The journey took me down the mountains through the centre of the country to the West coast.  It was utterly fascinating.  Along the way the driver bought treats of delicious savoury snacks (which I am sure he added to the bill but no biggy).  He also stopped in cashew country where he helped me buy the biggest and most delicious, and most probably freshest, cashews I have ever seen.  Now this is going to sound incredibly stupid but until that day I did not know that cashews grew on trees, nor what those trees looked like.  I also didn't realise just how many of the world's cashews came from Sri Lanka.

Cashew country is also rubber country.  It was amazing to see the rubber plantations, even driving through them, and seeing the taps on the rubber trees.  It's just such a different world, the world of primary not associated with forestry or farming.  The plantations (especially the tea plantations) in Sri Lanka hark back to an era of hard work and horticulture.  It's just so interesting for a young woman from a farming nation, even if she is a city girl.

As we got closer to the coast I noticed more of the same sorts of tooting that I had notice en route to the Elephant Orphanage.  I, like others in my family, which I found out when I arrived at the hotel in Thalpe, began to wonder if the first thing a Sri Lankan driver learns is the language of the automotive tooting.

The West Coast of Sri Lanka is, of course, the part of Sri Lanka that got hit by the devastating Boxing Day tsunami.  It was so sad to see patches of land where whole families had been wiped out and houses not rebuilt as a result.  The coastal towns are recovering but when I visited it was already many years later and some places were still suffering.

The whole area was beautiful though and meeting up with my family on arrival in Thalpe to share stories was a ton of fun!

Collected data:
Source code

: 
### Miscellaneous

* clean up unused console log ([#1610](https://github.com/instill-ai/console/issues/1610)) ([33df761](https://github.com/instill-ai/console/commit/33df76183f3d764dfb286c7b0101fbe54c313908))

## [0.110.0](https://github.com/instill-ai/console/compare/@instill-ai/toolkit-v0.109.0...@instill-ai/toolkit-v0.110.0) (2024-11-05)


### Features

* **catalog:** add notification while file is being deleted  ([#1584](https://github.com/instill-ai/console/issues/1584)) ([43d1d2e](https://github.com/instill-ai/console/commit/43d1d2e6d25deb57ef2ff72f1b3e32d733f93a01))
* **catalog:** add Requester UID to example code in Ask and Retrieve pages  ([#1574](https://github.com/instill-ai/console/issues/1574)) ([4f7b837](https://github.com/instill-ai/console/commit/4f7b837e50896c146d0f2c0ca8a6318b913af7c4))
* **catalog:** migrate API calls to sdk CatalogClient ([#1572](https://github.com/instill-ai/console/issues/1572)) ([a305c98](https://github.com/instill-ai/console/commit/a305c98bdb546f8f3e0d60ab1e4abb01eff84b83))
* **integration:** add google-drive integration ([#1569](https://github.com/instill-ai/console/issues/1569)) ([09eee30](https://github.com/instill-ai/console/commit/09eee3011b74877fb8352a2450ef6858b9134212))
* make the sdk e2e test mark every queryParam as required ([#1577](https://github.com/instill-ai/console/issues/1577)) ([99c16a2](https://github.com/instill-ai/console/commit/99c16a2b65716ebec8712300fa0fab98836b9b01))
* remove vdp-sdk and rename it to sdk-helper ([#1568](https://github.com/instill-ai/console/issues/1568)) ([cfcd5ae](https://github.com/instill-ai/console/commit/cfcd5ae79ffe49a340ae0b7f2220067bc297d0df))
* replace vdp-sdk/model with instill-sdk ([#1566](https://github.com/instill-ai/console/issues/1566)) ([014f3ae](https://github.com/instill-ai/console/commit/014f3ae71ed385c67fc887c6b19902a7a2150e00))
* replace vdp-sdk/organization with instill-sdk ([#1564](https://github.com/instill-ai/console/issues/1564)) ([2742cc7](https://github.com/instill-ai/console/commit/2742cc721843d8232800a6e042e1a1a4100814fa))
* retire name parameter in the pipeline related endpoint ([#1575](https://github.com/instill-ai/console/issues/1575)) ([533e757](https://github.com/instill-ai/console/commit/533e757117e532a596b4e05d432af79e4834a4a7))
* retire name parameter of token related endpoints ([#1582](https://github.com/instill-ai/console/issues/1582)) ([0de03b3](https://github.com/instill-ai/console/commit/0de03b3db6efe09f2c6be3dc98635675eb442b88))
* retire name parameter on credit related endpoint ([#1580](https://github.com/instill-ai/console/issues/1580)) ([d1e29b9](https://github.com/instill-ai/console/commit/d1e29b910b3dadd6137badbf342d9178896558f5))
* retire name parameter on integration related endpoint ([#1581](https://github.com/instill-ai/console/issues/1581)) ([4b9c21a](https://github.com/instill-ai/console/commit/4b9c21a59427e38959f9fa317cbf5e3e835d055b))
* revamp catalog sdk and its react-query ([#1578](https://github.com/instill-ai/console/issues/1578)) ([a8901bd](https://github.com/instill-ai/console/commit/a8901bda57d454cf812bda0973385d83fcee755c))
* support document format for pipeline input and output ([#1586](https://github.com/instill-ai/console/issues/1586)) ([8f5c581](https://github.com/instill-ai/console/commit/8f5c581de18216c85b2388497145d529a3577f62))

* * *

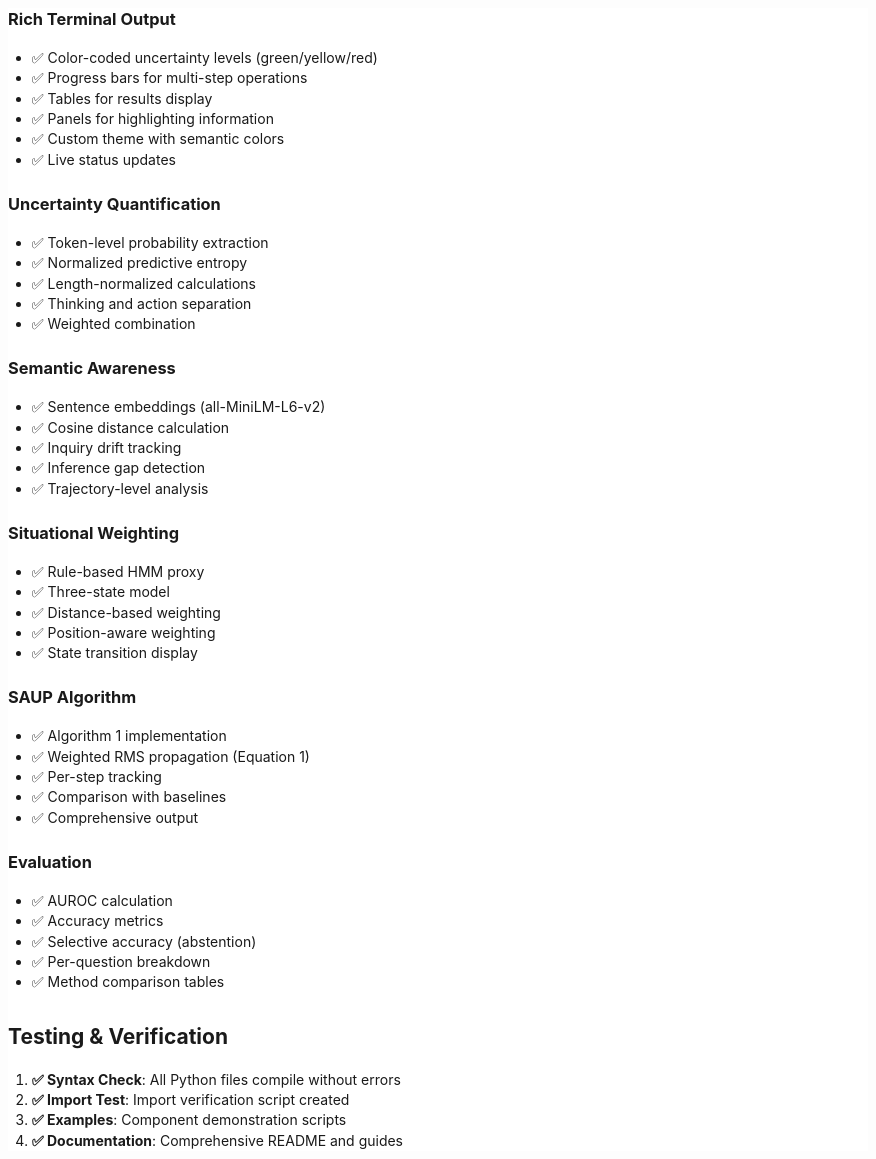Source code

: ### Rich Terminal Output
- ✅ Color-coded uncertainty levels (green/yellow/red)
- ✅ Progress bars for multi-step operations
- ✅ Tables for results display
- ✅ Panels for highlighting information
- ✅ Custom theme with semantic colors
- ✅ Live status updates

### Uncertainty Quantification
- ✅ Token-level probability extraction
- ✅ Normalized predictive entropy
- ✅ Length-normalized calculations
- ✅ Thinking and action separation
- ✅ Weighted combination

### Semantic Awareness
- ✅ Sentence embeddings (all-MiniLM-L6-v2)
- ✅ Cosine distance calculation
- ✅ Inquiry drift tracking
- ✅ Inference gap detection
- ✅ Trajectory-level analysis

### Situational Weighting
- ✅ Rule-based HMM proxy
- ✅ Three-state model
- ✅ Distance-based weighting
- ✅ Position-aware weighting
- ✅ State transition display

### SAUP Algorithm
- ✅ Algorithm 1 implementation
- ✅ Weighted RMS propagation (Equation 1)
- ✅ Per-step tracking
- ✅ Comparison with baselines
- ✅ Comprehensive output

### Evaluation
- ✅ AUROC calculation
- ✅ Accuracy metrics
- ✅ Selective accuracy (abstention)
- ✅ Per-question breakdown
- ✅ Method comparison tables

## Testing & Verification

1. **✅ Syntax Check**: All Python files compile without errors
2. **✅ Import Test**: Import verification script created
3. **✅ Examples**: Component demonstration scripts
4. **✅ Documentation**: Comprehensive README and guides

■ What you will do
a: Edit the travel account between "The West Coast of" and "ton of fun!", inclusive, replacing "devastating" with "catastrophic".
b: In the travel account, in which town did the writer meet up with family on arrival?
The collected data is separate material, unrelated to the travel account.

■ Problem solutions
a:
The West Coast of Sri Lanka is, of course, the part of Sri Lanka that got hit by the catastrophic Boxing Day tsunami.  It was so sad to see patches of land where whole families had been wiped out and houses not rebuilt as a result.  The coastal towns are recovering but when I visited it was already many years later and some places were still suffering.

The whole area was beautiful though and meeting up with my family on arrival in Thalpe to share stories was a ton of fun!

b: Thalpe